#### [Materials provided]
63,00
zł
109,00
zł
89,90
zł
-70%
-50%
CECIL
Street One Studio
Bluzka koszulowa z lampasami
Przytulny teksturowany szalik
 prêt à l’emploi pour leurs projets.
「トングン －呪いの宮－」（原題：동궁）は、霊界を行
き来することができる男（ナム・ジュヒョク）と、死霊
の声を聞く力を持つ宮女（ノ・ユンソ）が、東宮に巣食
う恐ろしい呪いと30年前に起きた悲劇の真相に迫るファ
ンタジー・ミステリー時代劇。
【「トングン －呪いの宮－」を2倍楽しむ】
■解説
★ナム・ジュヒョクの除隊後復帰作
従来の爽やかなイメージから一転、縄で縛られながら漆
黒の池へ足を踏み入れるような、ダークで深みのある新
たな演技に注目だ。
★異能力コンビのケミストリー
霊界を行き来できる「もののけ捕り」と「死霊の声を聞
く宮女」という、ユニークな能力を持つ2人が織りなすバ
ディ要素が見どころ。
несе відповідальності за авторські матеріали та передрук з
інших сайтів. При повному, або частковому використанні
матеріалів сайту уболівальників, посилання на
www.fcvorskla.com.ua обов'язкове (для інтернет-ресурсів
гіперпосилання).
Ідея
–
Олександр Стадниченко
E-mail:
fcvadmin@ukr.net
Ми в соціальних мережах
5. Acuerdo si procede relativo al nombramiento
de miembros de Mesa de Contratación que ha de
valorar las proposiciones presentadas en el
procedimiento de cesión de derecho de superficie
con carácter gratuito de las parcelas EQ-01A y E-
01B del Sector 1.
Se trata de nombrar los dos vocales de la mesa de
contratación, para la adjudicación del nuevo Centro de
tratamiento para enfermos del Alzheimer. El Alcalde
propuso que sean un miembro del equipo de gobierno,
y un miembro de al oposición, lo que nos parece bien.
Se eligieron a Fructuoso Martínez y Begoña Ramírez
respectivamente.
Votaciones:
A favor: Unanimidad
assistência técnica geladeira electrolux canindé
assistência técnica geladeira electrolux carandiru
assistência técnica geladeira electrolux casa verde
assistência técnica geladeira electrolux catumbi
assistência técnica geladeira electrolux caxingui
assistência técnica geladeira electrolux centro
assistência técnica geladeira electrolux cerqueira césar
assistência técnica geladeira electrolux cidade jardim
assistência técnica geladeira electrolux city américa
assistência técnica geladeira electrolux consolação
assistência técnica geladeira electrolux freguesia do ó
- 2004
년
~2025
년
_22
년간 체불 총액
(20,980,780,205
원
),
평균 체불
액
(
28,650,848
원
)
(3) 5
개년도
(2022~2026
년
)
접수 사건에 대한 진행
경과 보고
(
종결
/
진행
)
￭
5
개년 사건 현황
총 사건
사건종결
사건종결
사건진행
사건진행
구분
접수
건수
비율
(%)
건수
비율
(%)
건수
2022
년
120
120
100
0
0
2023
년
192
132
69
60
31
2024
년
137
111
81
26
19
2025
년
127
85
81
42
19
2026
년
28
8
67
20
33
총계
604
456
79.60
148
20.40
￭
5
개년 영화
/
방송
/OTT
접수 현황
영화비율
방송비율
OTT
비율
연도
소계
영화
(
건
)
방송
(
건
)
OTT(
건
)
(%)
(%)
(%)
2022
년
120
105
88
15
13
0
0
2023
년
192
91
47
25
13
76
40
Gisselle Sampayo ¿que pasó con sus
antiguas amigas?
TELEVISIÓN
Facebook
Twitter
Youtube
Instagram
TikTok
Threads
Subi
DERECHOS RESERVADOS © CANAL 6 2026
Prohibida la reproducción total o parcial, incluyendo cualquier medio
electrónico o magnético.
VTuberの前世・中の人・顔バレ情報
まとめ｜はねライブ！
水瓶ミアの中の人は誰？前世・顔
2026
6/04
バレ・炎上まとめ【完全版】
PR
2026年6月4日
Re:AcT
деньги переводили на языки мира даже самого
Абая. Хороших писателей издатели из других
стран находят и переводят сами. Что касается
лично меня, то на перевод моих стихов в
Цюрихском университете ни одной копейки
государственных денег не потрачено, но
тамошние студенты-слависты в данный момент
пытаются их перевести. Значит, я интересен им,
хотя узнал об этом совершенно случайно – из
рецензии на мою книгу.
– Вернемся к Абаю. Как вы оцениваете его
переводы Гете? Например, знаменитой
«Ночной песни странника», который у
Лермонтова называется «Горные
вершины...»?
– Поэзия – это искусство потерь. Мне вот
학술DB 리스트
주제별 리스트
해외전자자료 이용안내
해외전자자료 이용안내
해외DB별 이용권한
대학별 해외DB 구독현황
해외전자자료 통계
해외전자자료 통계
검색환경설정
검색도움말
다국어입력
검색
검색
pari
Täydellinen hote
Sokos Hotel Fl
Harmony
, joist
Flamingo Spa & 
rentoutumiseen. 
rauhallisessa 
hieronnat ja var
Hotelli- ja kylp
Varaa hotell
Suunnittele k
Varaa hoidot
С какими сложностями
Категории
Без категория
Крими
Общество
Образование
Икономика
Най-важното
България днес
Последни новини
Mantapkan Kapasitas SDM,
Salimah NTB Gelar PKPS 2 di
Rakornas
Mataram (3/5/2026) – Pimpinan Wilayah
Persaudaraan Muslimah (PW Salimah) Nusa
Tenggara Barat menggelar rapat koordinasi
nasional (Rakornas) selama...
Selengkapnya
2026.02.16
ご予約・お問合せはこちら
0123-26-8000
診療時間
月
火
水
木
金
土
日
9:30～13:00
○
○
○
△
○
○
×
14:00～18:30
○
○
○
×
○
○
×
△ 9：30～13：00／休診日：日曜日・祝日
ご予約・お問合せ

#### [Exercise]
Rewrite the records from their start through the line that contains "ンタジー・ミステリー時代劇。", replacing every "zł" with "PLN" and leaving everything else unchanged.

#### [Solution to this exercise]
63,00
PLN
109,00
PLN
89,90
PLN
-70%
-50%
CECIL
Street One Studio
Bluzka koszulowa z lampasami
Przytulny teksturowany szalik
 prêt à l’emploi pour leurs projets.
「トングン －呪いの宮－」（原題：동궁）は、霊界を行
き来することができる男（ナム・ジュヒョク）と、死霊
の声を聞く力を持つ宮女（ノ・ユンソ）が、東宮に巣食
う恐ろしい呪いと30年前に起きた悲劇の真相に迫るファ
ンタジー・ミステリー時代劇。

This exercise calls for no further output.